First, the exhibit. As silkworms have been bred in captivity for hundreds of years, they have lost their ability to fly. It comes down to a bad body-to-wing size ratio, but the results are extremely tame moths that can't, well, get it up. The artists Tera Galanti has been breeding them in captivity to try to reverse this evolution and her exhibit was part sculpture, part textile project, and part science experiment all in one.
She has created hutches for the hatched moths to go in. The females go to the top platforms and the males go in the bottom. The males smell the female pheromones and go into a wing-flapping frenzy, but alas, they can't fly up. Some climb up the sides and manage to get to the females, but the hope is that males will be born with the ability to fly so that they can get up to the females and then pass on those flying genes. As a biology and art major, I always like to bring art into my bio classroom and since we're just getting into genetics, it'll be fun to talk about rates of mutation and whether we can expect to see this evolution occur in our lifetimes. In any event, the exhibit itself was lovely, slightly magical and airy. I knew I'd never be a researcher because I couldn't stand the idea of being cooped up in a lab my whole life, but this kind of research I could do.

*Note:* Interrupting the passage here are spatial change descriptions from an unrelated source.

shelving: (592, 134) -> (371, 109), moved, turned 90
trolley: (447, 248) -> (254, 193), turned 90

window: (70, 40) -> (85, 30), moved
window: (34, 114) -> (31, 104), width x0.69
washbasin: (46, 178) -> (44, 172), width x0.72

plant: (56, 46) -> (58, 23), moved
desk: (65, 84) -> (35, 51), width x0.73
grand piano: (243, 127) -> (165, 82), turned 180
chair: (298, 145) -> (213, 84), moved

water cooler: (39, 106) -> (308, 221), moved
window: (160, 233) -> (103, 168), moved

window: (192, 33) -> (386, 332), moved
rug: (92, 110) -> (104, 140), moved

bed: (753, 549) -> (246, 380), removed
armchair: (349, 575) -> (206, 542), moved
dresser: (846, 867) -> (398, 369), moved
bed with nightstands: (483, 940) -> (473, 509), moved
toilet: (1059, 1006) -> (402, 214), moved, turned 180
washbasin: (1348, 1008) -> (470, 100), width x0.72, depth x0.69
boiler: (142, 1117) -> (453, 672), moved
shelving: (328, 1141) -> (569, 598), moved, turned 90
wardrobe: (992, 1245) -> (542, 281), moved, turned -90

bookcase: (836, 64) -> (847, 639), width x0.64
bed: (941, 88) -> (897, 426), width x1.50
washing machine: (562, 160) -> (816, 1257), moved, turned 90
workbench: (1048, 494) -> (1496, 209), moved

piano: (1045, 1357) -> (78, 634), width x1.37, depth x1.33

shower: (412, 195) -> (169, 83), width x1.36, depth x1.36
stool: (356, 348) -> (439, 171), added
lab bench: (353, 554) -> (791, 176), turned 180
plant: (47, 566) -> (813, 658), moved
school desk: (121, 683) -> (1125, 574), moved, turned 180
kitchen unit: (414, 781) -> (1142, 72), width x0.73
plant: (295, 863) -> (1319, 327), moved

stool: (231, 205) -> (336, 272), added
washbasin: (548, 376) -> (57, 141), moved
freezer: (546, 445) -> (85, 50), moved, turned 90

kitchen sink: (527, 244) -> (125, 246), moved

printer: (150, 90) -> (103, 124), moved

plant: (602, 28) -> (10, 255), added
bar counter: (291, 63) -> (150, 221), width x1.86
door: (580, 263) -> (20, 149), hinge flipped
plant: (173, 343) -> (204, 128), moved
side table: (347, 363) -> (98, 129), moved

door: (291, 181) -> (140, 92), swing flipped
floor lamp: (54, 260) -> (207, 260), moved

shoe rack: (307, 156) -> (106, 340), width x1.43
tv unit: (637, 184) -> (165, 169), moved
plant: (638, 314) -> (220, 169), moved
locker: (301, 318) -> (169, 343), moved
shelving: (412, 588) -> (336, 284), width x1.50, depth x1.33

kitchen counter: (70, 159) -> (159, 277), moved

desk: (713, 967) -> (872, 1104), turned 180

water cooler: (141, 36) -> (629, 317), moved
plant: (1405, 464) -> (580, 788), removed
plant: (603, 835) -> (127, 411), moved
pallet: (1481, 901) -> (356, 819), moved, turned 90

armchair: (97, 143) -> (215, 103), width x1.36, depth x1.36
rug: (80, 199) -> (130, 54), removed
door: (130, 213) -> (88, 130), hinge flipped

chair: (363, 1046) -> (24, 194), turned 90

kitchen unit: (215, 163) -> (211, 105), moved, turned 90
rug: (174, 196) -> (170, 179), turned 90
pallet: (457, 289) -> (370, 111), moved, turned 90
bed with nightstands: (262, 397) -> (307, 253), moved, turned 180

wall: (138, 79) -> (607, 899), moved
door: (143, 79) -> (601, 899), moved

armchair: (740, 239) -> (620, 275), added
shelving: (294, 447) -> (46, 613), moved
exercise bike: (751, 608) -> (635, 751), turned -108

And for those who haven't accepted the fact that homosexuality exists in nature: here are some male moths getting it on.
So what does this have to do with the chicks? Well, as it turns out, they actually can fly a bit. I'd argue that it's pretty inefficient (again, that body-to-wing ratio), but my chicks are managing to get some air time lately. Sometimes I hear a commotion and look over into the cage thinking that they're pecking each other to death, when in fact they are getting little running starts and practicing their flying skills. Who knew? Chickens can fly.